#### [The data]
# # # # # # #

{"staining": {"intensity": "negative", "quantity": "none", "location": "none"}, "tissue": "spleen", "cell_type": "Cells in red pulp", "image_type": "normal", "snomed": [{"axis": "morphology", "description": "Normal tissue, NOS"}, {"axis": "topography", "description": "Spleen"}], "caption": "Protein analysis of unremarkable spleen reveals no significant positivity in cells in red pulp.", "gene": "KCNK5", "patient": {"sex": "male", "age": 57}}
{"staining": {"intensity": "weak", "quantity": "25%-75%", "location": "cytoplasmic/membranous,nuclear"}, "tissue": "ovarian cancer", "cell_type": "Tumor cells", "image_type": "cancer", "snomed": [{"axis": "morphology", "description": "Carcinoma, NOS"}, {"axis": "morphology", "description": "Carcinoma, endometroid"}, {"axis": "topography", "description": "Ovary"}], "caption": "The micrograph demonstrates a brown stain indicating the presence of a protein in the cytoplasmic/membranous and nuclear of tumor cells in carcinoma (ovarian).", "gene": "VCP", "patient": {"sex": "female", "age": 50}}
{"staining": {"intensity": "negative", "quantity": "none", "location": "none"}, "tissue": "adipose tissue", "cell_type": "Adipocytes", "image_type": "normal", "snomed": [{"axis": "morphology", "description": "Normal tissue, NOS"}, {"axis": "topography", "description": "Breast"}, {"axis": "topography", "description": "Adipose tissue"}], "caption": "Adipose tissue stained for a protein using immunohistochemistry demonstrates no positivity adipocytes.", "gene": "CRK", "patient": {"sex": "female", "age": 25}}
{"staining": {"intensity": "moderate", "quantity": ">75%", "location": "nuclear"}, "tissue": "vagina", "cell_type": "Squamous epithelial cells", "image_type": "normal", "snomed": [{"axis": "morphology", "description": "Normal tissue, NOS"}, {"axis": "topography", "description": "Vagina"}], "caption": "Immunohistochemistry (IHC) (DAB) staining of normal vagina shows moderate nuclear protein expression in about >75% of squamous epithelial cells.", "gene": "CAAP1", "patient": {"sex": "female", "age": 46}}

# # # # # # #

#### [Work task]
Counting only lines that contain the string "nuclear", say how many appear in the listing above, with the number as the entire reply.

#### [Result of this task]
2